Comment 2 Dieter 2023-11-26 12:32:52 UTC
As far as I can see, "ALWAYS" is not true. Wikipedia says for example APA-Stiyle uses en-dash, while AMA-Style uses hyphen: https://en.wikipedia.org/wiki/Dash

So perhaps there should be an option in index dialog. The option "Combine with -" is too vague. To have the options "Combine with hyphen" and "Combine with en-dash" would be an enhancement.

cc: Design-Team
Comment 3 Heiko Tietze 2023-11-27 11:08:57 UTC
Quick and dirty solution would be to change "aNumStr += "-";" in sw/source/core/doc/doctxm.cxx. But I like the idea with the option, which should be available in the ToC dialog offered as dropdown list (cannot think of another list separator than dashes) instead of "combine with -".

I wonder if the file format has any restriction and what MSO makes out of those documents. If I manually replace the dash it's read in both Writer and MSO correctly (of course replaced on update).
Comment 4 V Stuart Foote 2023-11-27 13:16:01 UTC
Other facet is localization. The TOC/Index generator (core/tox and header)  seem to have additional TOC/Index structure for CJK and CTL nodes. 
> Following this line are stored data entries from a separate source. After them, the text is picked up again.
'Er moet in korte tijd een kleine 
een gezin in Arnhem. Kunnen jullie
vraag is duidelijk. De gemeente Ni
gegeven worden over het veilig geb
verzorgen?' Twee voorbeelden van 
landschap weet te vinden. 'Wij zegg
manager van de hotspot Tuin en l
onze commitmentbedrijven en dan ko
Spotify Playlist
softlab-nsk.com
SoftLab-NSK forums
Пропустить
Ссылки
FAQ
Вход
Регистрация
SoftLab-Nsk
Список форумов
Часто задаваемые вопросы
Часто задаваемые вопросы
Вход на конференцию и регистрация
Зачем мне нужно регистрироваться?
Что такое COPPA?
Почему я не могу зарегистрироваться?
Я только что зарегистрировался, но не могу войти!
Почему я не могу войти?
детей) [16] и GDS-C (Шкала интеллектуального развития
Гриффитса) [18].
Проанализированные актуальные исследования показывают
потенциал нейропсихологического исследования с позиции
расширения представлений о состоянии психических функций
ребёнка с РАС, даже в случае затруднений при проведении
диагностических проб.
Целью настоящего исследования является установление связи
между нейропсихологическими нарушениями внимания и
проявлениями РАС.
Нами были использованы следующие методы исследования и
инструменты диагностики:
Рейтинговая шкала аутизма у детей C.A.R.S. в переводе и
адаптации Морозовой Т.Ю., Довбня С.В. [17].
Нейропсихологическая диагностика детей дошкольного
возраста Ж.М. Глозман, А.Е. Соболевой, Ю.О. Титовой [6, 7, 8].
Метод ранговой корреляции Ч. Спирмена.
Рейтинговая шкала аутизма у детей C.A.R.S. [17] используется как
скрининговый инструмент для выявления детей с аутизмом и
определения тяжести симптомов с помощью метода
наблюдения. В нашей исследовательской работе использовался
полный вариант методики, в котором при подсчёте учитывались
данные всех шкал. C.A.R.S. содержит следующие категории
Rather than just the appended U+002D HYPHEN-MINUS as U+2013 EN DASH what could other locales require?
Comment 5 Heiko Tietze 2023-11-27 13:22:15 UTC
(In reply to V Stuart Foote from comment #4)
> Rather than just the appended U+002D HYPHEN-MINUS as U+2013 EN DASH what
> could other locales require?

Wikipedia lists four types: En dash, Em dash, Horizontal bar, Figure dash, plus the U+002D hyphen makes it five. I can also imagine running text <1> "to" <2" (localized, of course).
Comment 6 Heiko Tietze 2024-01-31 09:09:20 UTC
No further input, let's implement.
Comment 7 Benjamin Johll 2025-04-25 07:28:30 UTC
Working on implementing this.
Comment 8 Tex2002ans 2025-05-02 03:58:10 UTC
Awesome, thanks Benjamin.

Can't wait to see this added. :)

- - -

On Comment #3 and Comment #5: In this case, between number ranges, all we need is the:

- - = U+002D = HYPHEN-MINUS
--- This is the one on your keyboard.
- – = U+2013 = EN DASH
--- This is the typographically correct choice.

- - -

Technical Note on Dashes: There are quite a few other "dash-like" characters in Unicode.
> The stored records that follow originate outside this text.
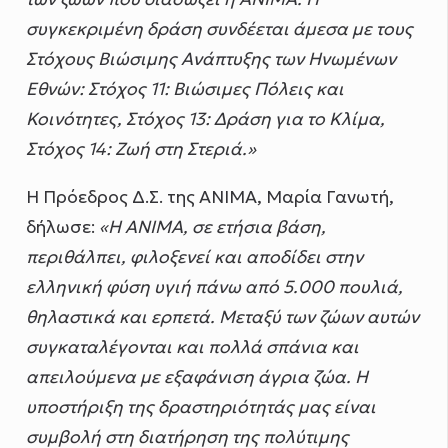
συγκεκριμένη δράση συνδέεται άμεσα με τους
Στόχους Βιώσιμης Ανάπτυξης των Ηνωμένων
Εθνών: Στόχος 11: Βιώσιμες Πόλεις και
Κοινότητες, Στόχος 13: Δράση για το Κλίμα,
Στόχος 14: Ζωή στη Στεριά.»
Η Πρόεδρος Δ.Σ. της ΑΝΙΜΑ, Μαρία Γανωτή,
δήλωσε:
«Η ΑΝΙΜΑ, σε ετήσια βάση,
περιθάλπει, φιλοξενεί και αποδίδει στην
ελληνική φύση υγιή πάνω από 5.000 πουλιά,
θηλαστικά και ερπετά. Μεταξύ των ζώων αυτών
συγκαταλέγονται και πολλά σπάνια και
απειλούμενα με εξαφάνιση άγρια ζώα. Η
υποστήριξη της δραστηριότητάς μας είναι
συμβολή στη διατήρηση της πολύτιμης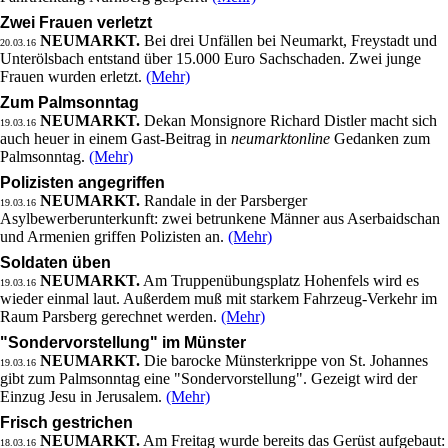
Zwei Frauen verletzt
NEUMARKT.
Bei drei Unfällen bei Neumarkt, Freystadt und
20.03.16
Unterölsbach entstand über 15.000 Euro Sachschaden. Zwei junge
Frauen wurden erletzt.
(Mehr)
Zum Palmsonntag
NEUMARKT.
Dekan Monsignore Richard Distler macht sich
19.03.16
auch heuer in einem Gast-Beitrag in
neumarktonline
Gedanken zum
Palmsonntag.
(Mehr)
Polizisten angegriffen
NEUMARKT.
Randale in der Parsberger
19.03.16
Asylbewerberunterkunft: zwei betrunkene Männer aus Aserbaidschan
und Armenien griffen Polizisten an.
(Mehr)
Soldaten üben
NEUMARKT.
Am Truppenübungsplatz Hohenfels wird es
19.03.16
wieder einmal laut. Außerdem muß mit starkem Fahrzeug-Verkehr im
Raum Parsberg gerechnet werden.
(Mehr)
"Sondervorstellung" im Münster
NEUMARKT.
Die barocke Münsterkrippe von St. Johannes
19.03.16
gibt zum Palmsonntag eine "Sondervorstellung". Gezeigt wird der
Einzug Jesu in Jerusalem.
(Mehr)
Frisch gestrichen
NEUMARKT.
Am Freitag wurde bereits das Gerüst aufgebaut:
18.03.16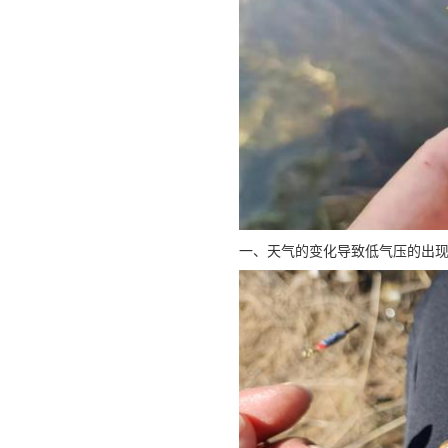
一、天气的变化导致低气压的出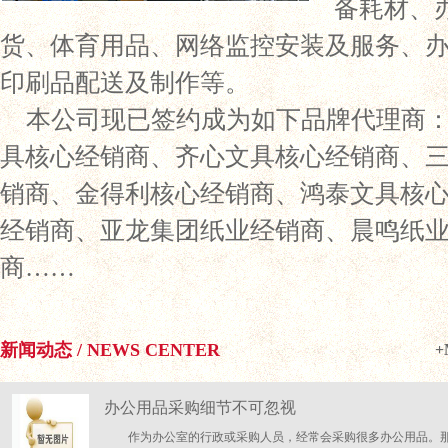
备耗材、
货、体育用品、网络监控安装及服务、
印刷品配送及制作等。
本公司现已签约成为如下品牌代理商
具核心经销商、齐心文具核心经销商、
销商、金得利核心经销商、鸿泰文具核
经销商、亚龙集团纸业经销商、晨鸣纸
商……
新闻动态 / NEWS CENTER
+
办公用品采购细节不可忽视
作为办公室的行政或采购人员，经常会采购很多办公用品。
But all of those aren't used in this specific case... and/or come with serious side effects, like:

- Missing in many fonts.
- Broken Text-to-Speech.

I've written about this extensively over the years.

For example:

- https://www.reddit.com/r/libreoffice/comments/wxp7ps/make_it_look_beautiful/ilwpn34/
--- See my "Tip #5: Use the Proper Dashes".
--- This covers the most common 3/4 types.
- https://www.reddit.com/r/PubTips/comments/lvfad3/pubq_quick_question_about_the_em_dash/gpqmen9/
--- "Dash/Hyphen Basics"
--- More proper use-cases.
- https://www.reddit.com/r/writing/comments/9q1jzi/punctuation_is_important_too/e88105a/?context=3
--- Covering some Text-to-Speech issues.
- https://www.mobileread.com/forums/showthread.php?p=3952918#post3952918
--- Covering HORIZONTAL BAR / "quotation dash" / U+2015.
--- Some languages use this in the beginning of dialogue/QUOTATIONS, not number ranges.
- https://www.reddit.com/r/libreoffice/comments/1jk0qa5/how_to_replace_with_em_dash/mk15yqw/
--- Covering dozens of extremely obscure "symbols that look like lines".